Menangkap ikan konsumsi dengan cara asal ternyata memiliki dampak buruk.
Ikan yang belum siap panen, karena terjaring, tidak bisa berkembang-biak. Walhasil populasinya kian menurun. Begitu pula jika nelayan menggunakan bahan tak ramah lingkungan seperti peledak atau racun.Bisa dipastikan tidak hanya ekosistem laut saja yang rusak tetapi juga dapat membahayakan orang yang mengkonsumsi ikan tersebut.
Karena itu, WWF Indonesia bekerja sama dengan sejumlah organisasi, lembaga swadaya masyarakat, dan lain-lain membentuk Jaring Nusantara (Jarnus). Organisasi ini memberi pengetahuan serta pelatihan bagaimana menangkap ikan dengan baik dan benar serta ramah lingkungan kepada nelayan setempat. Prosesnya mulai dari penangkapan, pengepakan hingga akhirnya dijual ke tempat penampungan ikan.

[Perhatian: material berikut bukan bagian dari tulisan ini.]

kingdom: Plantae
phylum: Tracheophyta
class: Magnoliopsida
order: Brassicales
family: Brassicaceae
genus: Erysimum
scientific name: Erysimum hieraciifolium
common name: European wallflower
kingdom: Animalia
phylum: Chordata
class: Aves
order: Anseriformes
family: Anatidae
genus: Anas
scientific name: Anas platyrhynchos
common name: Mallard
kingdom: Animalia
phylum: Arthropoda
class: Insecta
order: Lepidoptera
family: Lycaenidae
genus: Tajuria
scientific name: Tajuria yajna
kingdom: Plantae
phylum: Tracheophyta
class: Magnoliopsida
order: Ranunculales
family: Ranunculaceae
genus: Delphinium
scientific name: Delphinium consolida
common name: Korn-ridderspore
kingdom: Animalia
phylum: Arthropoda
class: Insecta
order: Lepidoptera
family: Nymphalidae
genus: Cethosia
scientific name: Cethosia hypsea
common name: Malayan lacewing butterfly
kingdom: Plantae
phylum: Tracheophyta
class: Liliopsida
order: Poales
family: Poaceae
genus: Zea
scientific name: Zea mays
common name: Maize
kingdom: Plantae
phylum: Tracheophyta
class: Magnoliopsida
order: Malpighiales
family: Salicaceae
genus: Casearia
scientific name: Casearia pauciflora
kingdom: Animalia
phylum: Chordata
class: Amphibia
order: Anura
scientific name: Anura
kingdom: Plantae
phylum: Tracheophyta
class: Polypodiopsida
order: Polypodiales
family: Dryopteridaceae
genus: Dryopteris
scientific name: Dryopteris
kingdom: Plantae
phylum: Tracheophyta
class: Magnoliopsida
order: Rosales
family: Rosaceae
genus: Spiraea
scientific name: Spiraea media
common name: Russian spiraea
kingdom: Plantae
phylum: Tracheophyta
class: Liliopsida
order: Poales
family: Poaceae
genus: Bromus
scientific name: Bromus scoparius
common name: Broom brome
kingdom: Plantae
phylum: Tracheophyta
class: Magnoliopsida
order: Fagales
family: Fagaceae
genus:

“Kalau dulu sih iya (menangkap ikan secara asal), Mas. Tapi sejak diberi pelatihan dari WWF, sudah tidak pernah lagi,” ujar Gede Hindu, salah seorang nelayan. Anggota Jarnus itu turut hadir di acara “Bukan Pasar Ikan Biasa” di Pantai Kuta, Sabtu (13/6) siang.
“Penghasilan kami juga meningkat karena ikan hasil tangkapan kualitasnya bagus,” imbuhnya.
Sewaktu pergi berlayar, para nelayan sepakat menangkap ikan di wilayah yang telah ditentukan sebelumnya, “Namanya zona aman. Kami tidak boleh menangkap di luar batas zona itu,” kata pria asal Buleleng Timur ini.
Lantas bagaimana jika kawanan ikan berada di luar zona? “Ya kami biarkan. Itu berarti saatnya mereka bereproduksi, Mas. Nanti kalau sudah balik lagi, baru kami tangkap.”
Sebastian, anggota Bali Reef Check, mengatakan para nelayan Jarnus hanya menggunakan dua jenis alat tangkap, yakni pancing ulur dan speargun. “Nelayan juga diajarkan menembak tepat sasaran dengan speargun. Titik lemah ikan ada di bagian atas antara kepala dan badan,” terangnya.
Setelah proses penangkapan, langkah selanjutnya adalah proses pemilahan. Sebastian memberikan contoh ikan kakap atau kerapu. Paling tidak panjangnya sekitar 30 – 45 sentimeter. Kalau dilihat dari bobot kurang lebih 600 gram – 1 kilogram.
“Ukuran segitu biasanya ikan sudah bereproduksi,” tutur Sebastian. “Jika hasil tangkapan yang tidak memenuhi kriteria, ikannya kami lepas lagi ke laut,” tambahnya.
Lolos dari pemilahan, ikan-ikan tersebut langsung diletakkan ke dalam boks khusus berbahan styrofoam yang telah diisi es batu agar kualitas tetap terjaga. Ketut Wikarti, nelayan lain, mengatakan dulu nelayan asal main taruh di perahu. Lantaran terus menerus kena sinar matahari dan air laut, ikannya jadi rusak. Begitu sampai di tempat pelelangan, harganya jatuh.
“Apalagi kerapu sama kakap, ada cacat sedikit langsung di-reject (ditolak)” ujar Wikarti, nelayan Jarnus lainnya. “Asalkan boks ditutup rapat, es bisa bertahan selama 24 jam.”
Dalam rangka memperingati Hari Kelautan Sedunia (World Ocean Day) yang jatuh tiap 8 Juni dan Hari Segitiga Terumbu Karang (Coral Triangle Day) pada 9 Juni, WWF Indonesia bersama dengan sejumlah organisasi mengadakan acara bertema “Bukan Pasar Ikan Biasa” yang diselenggarakan di Pantai Kuta, Sabtu dan Minggu (13-14 Juni) lalu.
Tujuan kegiatan ini adalah mengajak masyarakat agar dapat menentukan pilihan produk perikanan yang baik berdasarkan informasi yang dapat dipertanggung-jawabkan. Publik juga dapat mengetahui lebih jauh mengenai praktik perikanan ramah lingkungan, membeli produk seafood berkualitas dan mengapresiasi para nelayan dan pembudidayaan seafood yang tergabung dalam Jaring Nusantara (Jarnus).
Acara “Bukan Pasar Ikan Biasa” didukung oleh BaleBengong, Earth Hour Denpasar, Marine Buddies Bali serta sektor swasta dan pelaku usaha yang tergabung dalam Inisiatif Seafood Savers.